Special string families: Analysis mainly concentrates on de Bruijn sequences, Fibonacci strings and other special cases
General results: Limited understanding of properties for general string families
Average case: Focuses on worst case, average case analysis lacking

Impact

1. Contribution to Field

Theory completion: Fills gaps in suffixient set theoretical research
Measure system: Enriches theoretical framework of repetitiveness measures
Open problems: Proposed problems will guide future research directions

2. Potential Applications

Compression algorithms: Provides theoretical foundation for designing new compression algorithms
Index structures: Suffixient sets can be used to construct space-efficient indexes
Bioinformatics: Potential applications in genome data compression and querying

3. Methodological Contributions

Online construction paradigm: Demonstrates how to adapt classical suffix tree algorithms to new problems
Sensitivity analysis framework: Provides methodological reference for analyzing sensitivity of other measures

4. Limitations

Good reproducibility: Theoretical results easy to verify, algorithm descriptions clear
But implementation details: Some implementation details (e.g., specific marker maintenance) need further clarification
Model assumptions: Some results depend on transdichotomous RAM model

Applicable Scenarios

1. Ideal Application Scenarios

Highly repetitive data: Such as genome sequences, version control systems, log files
Pattern matching needed: Suffixient sets naturally support certain pattern matching queries
Online processing: Data arrives in streams, requiring incremental index updates

2. Inapplicable Scenarios

Random data: χ on low-repetitiveness data may approach n, losing advantage
Exact space guarantees needed: χ reachability unknown, cannot guarantee O(χ) space implementation
Complex queries: Limited query types supported by suffixient sets

3. Comparison with Other Methods

vs. BWT (r): χ smaller but requires additional access mechanism
vs. LZ (z): χ smaller in some cases (Fibonacci), larger in others (de Bruijn)
vs.
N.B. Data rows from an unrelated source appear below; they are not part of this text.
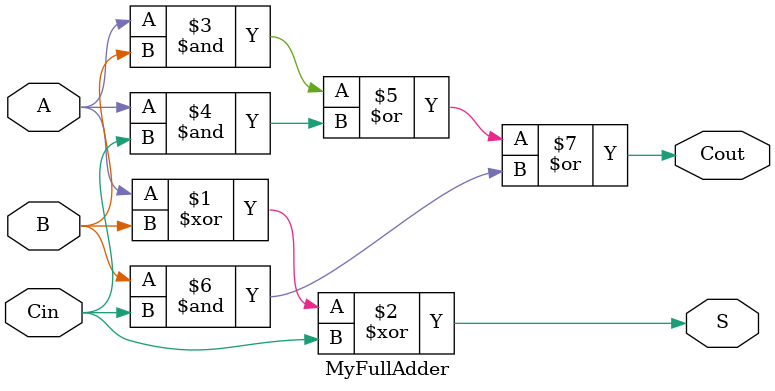
<source format=v>
`timescale 1ns / 1ps


module MyFullAdder(
     input  A,
     input  B,
     input  Cin,
     output S,
     output Cout
     );
     assign S = A^B^Cin;
     assign Cout = (A&B) | (A&Cin) | (B&Cin);
endmodule

</source>
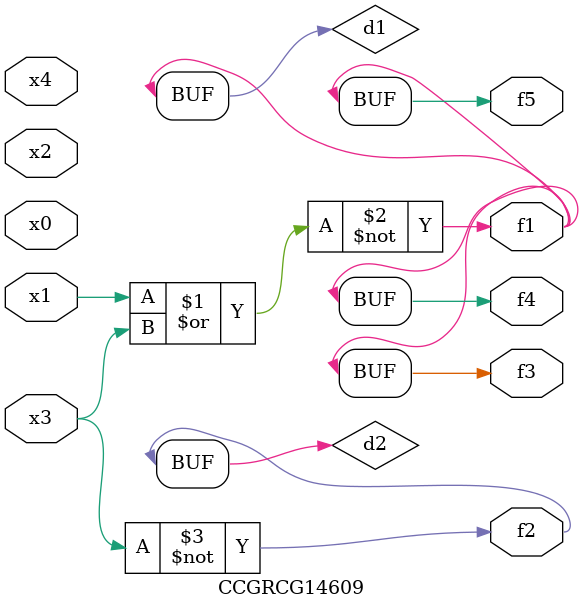
<source format=v>
module CCGRCG14609(
	input x0, x1, x2, x3, x4,
	output f1, f2, f3, f4, f5
);

	wire d1, d2;

	nor (d1, x1, x3);
	not (d2, x3);
	assign f1 = d1;
	assign f2 = d2;
	assign f3 = d1;
	assign f4 = d1;
	assign f5 = d1;
endmodule

</source>
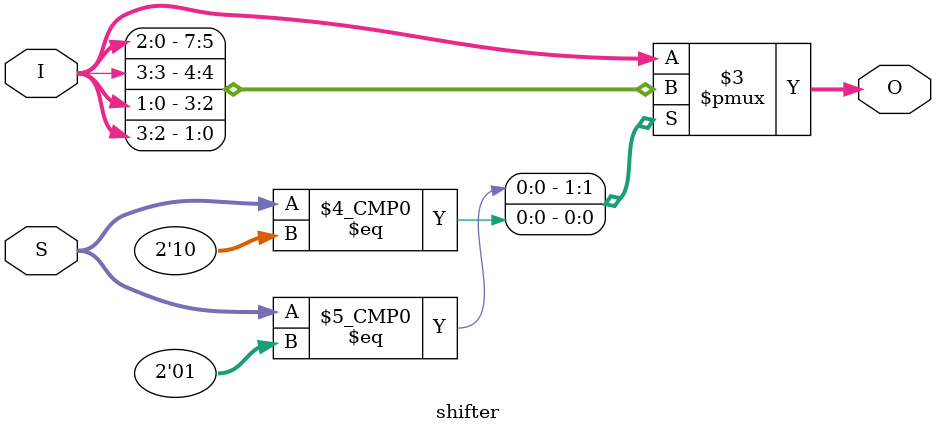
<source format=v>
module shifter
(
    input wire[3:0]I,
    input wire[1:0]S,
    output reg[3:0]O
);
always @(S)
begin
 casez(S)
 2'b00:O=I;
 2'b01:O={I[2:0],I[3]};
 2'b10:O={I[1:0],I[3:2]};
 2'b10:O={I[0],I[3:1]};
 default:O=I;
 endcase   
end
endmodule
</source>
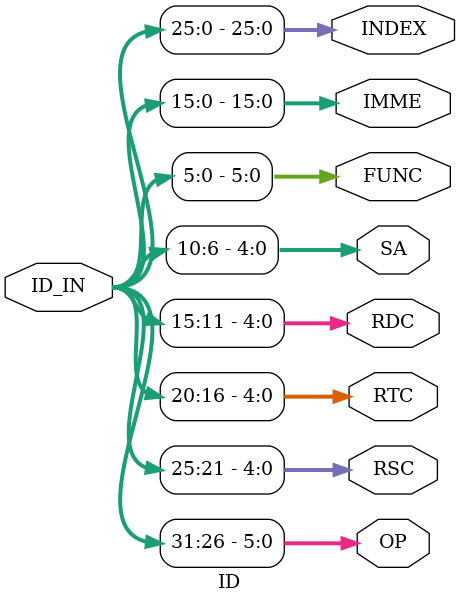
<source format=v>
`timescale 1ns / 1ps
module ID
(
    ID_IN, 
    OP, 
    RSC, 
    RTC, 
    RDC, 
    SA, 
    FUNC, 
    IMME, 
    INDEX
);
	input [31:0]ID_IN;

	output [5:0]OP;
	output [4:0]RSC;
	output [4:0]RTC;
	output [4:0]RDC;
	output [4:0]SA;
	output [5:0]FUNC;
	output [15:0]IMME;
	output [25:0]INDEX;

	assign OP    = ID_IN[31:26];
	assign RSC   = ID_IN[25:21];
	assign RTC   = ID_IN[20:16];
	assign RDC   = ID_IN[15:11];
	assign SA    = ID_IN[10:6];
	assign FUNC  = ID_IN[5:0];
	assign IMME  = ID_IN[15:0];
	assign INDEX = ID_IN[25:0];
endmodule
</source>
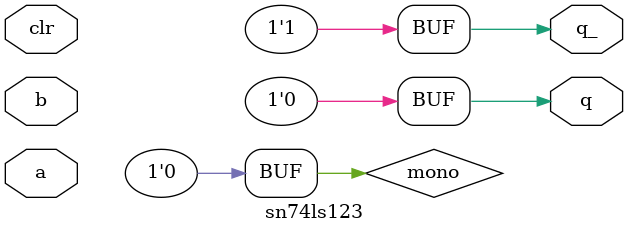
<source format=v>
module sn74ls123(a, b, clr, q, q_);
input a, b, clr;
output q, q_;
reg mono;

parameter
	rT = 10,    // in kOhm
	cT = 1000,  // in pFarad

	// TI TTL data book Vol 1, 1985
	tW = 0.32 * rT * cT * (1 + 0.7/rT), // tw is in nsec
	tPLHA_min=0, tPLHA_typ=23, tPLHA_max=33,
	tPHLA_min=0, tPHLA_typ=32, tPHLA_max=45;

always @(clr==0)
begin
	mono <= 0;
end

always @(negedge a)
begin
	if (a==0) begin
		mono <= 1;
	end	
end

always @(posedge b)
begin
	if (b==1) begin
		mono <= 1;
	end	
end

always @(posedge clr)
begin
	if (a==0 && b==1 && clr==1) begin
		mono <= 1;
	end	
end

always @(posedge mono)
begin
	if (mono==1) begin
		mono <= #(tW) 0;
	end
end

assign #(tPLHA_min:tPLHA_typ:tPLHA_max, tPHLA_min:tPHLA_typ:tPHLA_max) q = mono;
assign #(tPLHA_min:tPLHA_typ:tPLHA_max, tPHLA_min:tPHLA_typ:tPHLA_max) q_ = ~mono;

endmodule

</source>
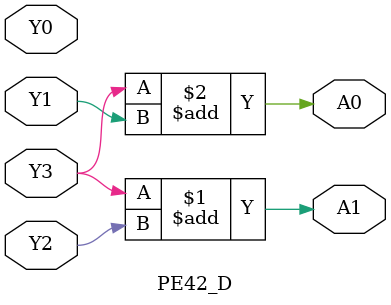
<source format=v>
`timescale 1ns / 1ps
module PE42_D(A0,A1,Y0,Y1,Y2,Y3);
input Y0,Y1,Y2,Y3;
output A0,A1;
assign A1=Y3+Y2;
assign A0=Y3+Y1;
endmodule

</source>
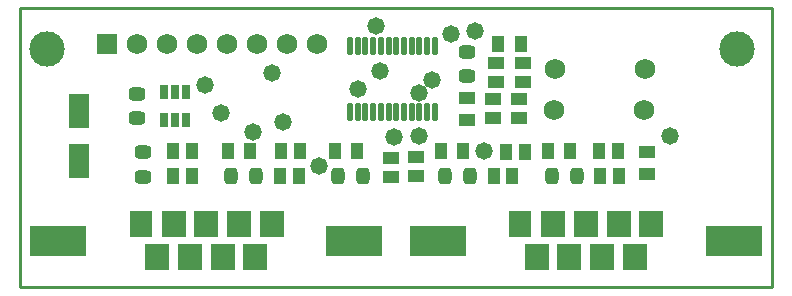
<source format=gts>
G04 Layer_Color=20142*
%FSAX24Y24*%
%MOIN*%
G70*
G01*
G75*
%ADD20C,0.0100*%
%ADD34R,0.0572X0.0395*%
%ADD35O,0.0218X0.0631*%
%ADD36R,0.0434X0.0552*%
G04:AMPARAMS|DCode=37|XSize=55.2mil|YSize=43.4mil|CornerRadius=12.9mil|HoleSize=0mil|Usage=FLASHONLY|Rotation=180.000|XOffset=0mil|YOffset=0mil|HoleType=Round|Shape=RoundedRectangle|*
%AMROUNDEDRECTD37*
21,1,0.0552,0.0177,0,0,180.0*
21,1,0.0295,0.0434,0,0,180.0*
1,1,0.0257,-0.0148,0.0089*
1,1,0.0257,0.0148,0.0089*
1,1,0.0257,0.0148,-0.0089*
1,1,0.0257,-0.0148,-0.0089*
%
%ADD37ROUNDEDRECTD37*%
%ADD38R,0.0710X0.1182*%
%ADD39R,0.0316X0.0513*%
%ADD40R,0.0395X0.0572*%
%ADD41R,0.0552X0.0434*%
G04:AMPARAMS|DCode=42|XSize=55.2mil|YSize=43.4mil|CornerRadius=12.9mil|HoleSize=0mil|Usage=FLASHONLY|Rotation=270.000|XOffset=0mil|YOffset=0mil|HoleType=Round|Shape=RoundedRectangle|*
%AMROUNDEDRECTD42*
21,1,0.0552,0.0177,0,0,270.0*
21,1,0.0295,0.0434,0,0,270.0*
1,1,0.0257,-0.0089,-0.0148*
1,1,0.0257,-0.0089,0.0148*
1,1,0.0257,0.0089,0.0148*
1,1,0.0257,0.0089,-0.0148*
%
%ADD42ROUNDEDRECTD42*%
%ADD43R,0.0690X0.0690*%
%ADD44C,0.0690*%
%ADD45C,0.0680*%
G04:AMPARAMS|DCode=46|XSize=88mil|YSize=78mil|CornerRadius=0mil|HoleSize=0mil|Usage=FLASHONLY|Rotation=270.000|XOffset=0mil|YOffset=0mil|HoleType=Round|Shape=RoundedRectangle|*
%AMROUNDEDRECTD46*
21,1,0.0880,0.0780,0,0,270.0*
21,1,0.0880,0.0780,0,0,270.0*
1,1,0.0000,-0.0390,-0.0440*
1,1,0.0000,-0.0390,0.0440*
1,1,0.0000,0.0390,0.0440*
1,1,0.0000,0.0390,-0.0440*
%
%ADD46ROUNDEDRECTD46*%
G04:AMPARAMS|DCode=47|XSize=98mil|YSize=188mil|CornerRadius=0mil|HoleSize=0mil|Usage=FLASHONLY|Rotation=270.000|XOffset=0mil|YOffset=0mil|HoleType=Round|Shape=RoundedRectangle|*
%AMROUNDEDRECTD47*
21,1,0.0980,0.1880,0,0,270.0*
21,1,0.0980,0.1880,0,0,270.0*
1,1,0.0000,-0.0940,-0.0490*
1,1,0.0000,-0.0940,0.0490*
1,1,0.0000,0.0940,0.0490*
1,1,0.0000,0.0940,-0.0490*
%
%ADD47ROUNDEDRECTD47*%
%ADD48R,0.0780X0.0880*%
%ADD49C,0.1180*%
%ADD50C,0.0580*%
D20*
X017100Y016750D02*
Y026050D01*
Y016750D02*
X042150D01*
Y026050D01*
X017100D02*
X042150D01*
D34*
X033846Y023592D02*
D03*
Y024222D02*
D03*
X029450Y020428D02*
D03*
Y021058D02*
D03*
X030300Y020453D02*
D03*
Y021083D02*
D03*
X033709Y023040D02*
D03*
Y022410D02*
D03*
X032859Y023040D02*
D03*
Y022410D02*
D03*
X032946Y023592D02*
D03*
Y024222D02*
D03*
D35*
X028093Y022598D02*
D03*
X028348D02*
D03*
X028604D02*
D03*
X028860D02*
D03*
X029116D02*
D03*
X029372D02*
D03*
X029628D02*
D03*
X029884D02*
D03*
X030140D02*
D03*
X030396D02*
D03*
X030652D02*
D03*
X030907D02*
D03*
X028093Y024802D02*
D03*
X028348D02*
D03*
X028604D02*
D03*
X028860D02*
D03*
X029116D02*
D03*
X029372D02*
D03*
X029628D02*
D03*
X029884D02*
D03*
X030140D02*
D03*
X030396D02*
D03*
X030652D02*
D03*
X030907D02*
D03*
D36*
X024770Y021303D02*
D03*
X024022D02*
D03*
X033774Y024850D02*
D03*
X033026D02*
D03*
X034672Y021303D02*
D03*
X035420D02*
D03*
X031122D02*
D03*
X031870D02*
D03*
X027572D02*
D03*
X028320D02*
D03*
D37*
X021200Y020437D02*
D03*
Y021263D02*
D03*
X032000Y023787D02*
D03*
Y024613D02*
D03*
X021000Y022387D02*
D03*
Y023213D02*
D03*
D38*
X019050Y020954D02*
D03*
Y022646D02*
D03*
D39*
X022624Y023272D02*
D03*
X022250D02*
D03*
X021876D02*
D03*
Y022328D02*
D03*
X022250D02*
D03*
X022624D02*
D03*
D40*
X022185Y020450D02*
D03*
X022815D02*
D03*
X022185Y021300D02*
D03*
X022815D02*
D03*
X033502Y020450D02*
D03*
X032873D02*
D03*
X033915Y021250D02*
D03*
X033285D02*
D03*
X037015Y021300D02*
D03*
X036385D02*
D03*
X037065Y020450D02*
D03*
X036435D02*
D03*
X026377D02*
D03*
X025748D02*
D03*
X026415Y021300D02*
D03*
X025785D02*
D03*
D41*
X032000Y023074D02*
D03*
Y022326D02*
D03*
X038000Y021274D02*
D03*
Y020526D02*
D03*
D42*
X035648Y020450D02*
D03*
X034821D02*
D03*
X032085D02*
D03*
X031259D02*
D03*
X028523D02*
D03*
X027696D02*
D03*
X024960D02*
D03*
X024134D02*
D03*
D43*
X020000Y024850D02*
D03*
D44*
X021000D02*
D03*
X022000D02*
D03*
X023000D02*
D03*
X024000D02*
D03*
X025000D02*
D03*
X026000D02*
D03*
X027000D02*
D03*
D45*
X037922Y024027D02*
D03*
X034922D02*
D03*
X037900Y022650D02*
D03*
X034900D02*
D03*
D46*
X024930Y017750D02*
D03*
X022750D02*
D03*
X025480Y018850D02*
D03*
X022210D02*
D03*
X021660Y017750D02*
D03*
X023300Y018850D02*
D03*
X024390D02*
D03*
X023840Y017750D02*
D03*
X037580D02*
D03*
X035400D02*
D03*
X038130Y018850D02*
D03*
X034860D02*
D03*
X034310Y017750D02*
D03*
X035950Y018850D02*
D03*
X037040D02*
D03*
X036490Y017750D02*
D03*
D47*
X018370Y018300D02*
D03*
X028230D02*
D03*
X031020D02*
D03*
X040880D02*
D03*
D48*
X021120Y018850D02*
D03*
X033770D02*
D03*
D49*
X018000Y024700D02*
D03*
X041000D02*
D03*
D50*
X028348Y023360D02*
D03*
X030820Y023660D02*
D03*
X030396Y023230D02*
D03*
X024850Y021920D02*
D03*
X031450Y025200D02*
D03*
X032550Y021300D02*
D03*
X032250Y025300D02*
D03*
X038750Y021800D02*
D03*
X023800Y022550D02*
D03*
X028950Y025450D02*
D03*
X029100Y023950D02*
D03*
X023250Y023500D02*
D03*
X025850Y022250D02*
D03*
X025500Y023900D02*
D03*
X029557Y021750D02*
D03*
X030400Y021800D02*
D03*
X027041Y020809D02*
D03*
M02*

</source>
Grammar (g): Similarly incomparable

References

Key Citations

Original suffixient sets papers:
- 6 Depuydt et al., "Suffixient sets", 2023
- 4 Cenzato et al., "Suffixient arrays", 2025
Computational algorithms:
- 5 Cenzato et al., "On computing the smallest suffixient set", SPIRE 2024
- 33 Ukkonen, "On-line construction of suffix trees", 1995
Repetitiveness measure surveys:
- 25,26 Navarro, "Indexing highly repetitive string collections", ACM Computing Surveys 2021
- 27 Navarro, "Indexing highly repetitive string collections", arXiv 2022
Related measures:
- 18 Kempa & Prezza, "String attractors", STOC 2018
- 3 Burrows & Wheeler, "BWT", 1994
- 20 Lempel & Ziv, "LZ complexity", 1976
- 28 Navarro et al., "Ordered parsings", IEEE TIT 2021
Sensitivity research:
- 1 Akagi et al., "Sensitivity of string compressors", Information and Computation 2023
- 15 Giuliani et al., "Bit catastrophes for BWT", Theory of Computing Systems 2025

Overall Assessment: This is a high-quality theoretical paper providing deep and comprehensive analysis of suffixient sets as a repetitiveness measure. Main contributions include establishing direct relationship between χ and r, sensitivity analysis, exact characterization of special string families, and elegant online algorithm. The paper's theoretical analysis is rigorous, proofs detailed, and writing clear. Main weaknesses are lack of experimental verification and unresolved reachability problem. The paper establishes solid theoretical foundation for suffixient set research, with proposed open problems guiding future directions. Recommended future work includes performance evaluation on real data and resolution of the reachability problem.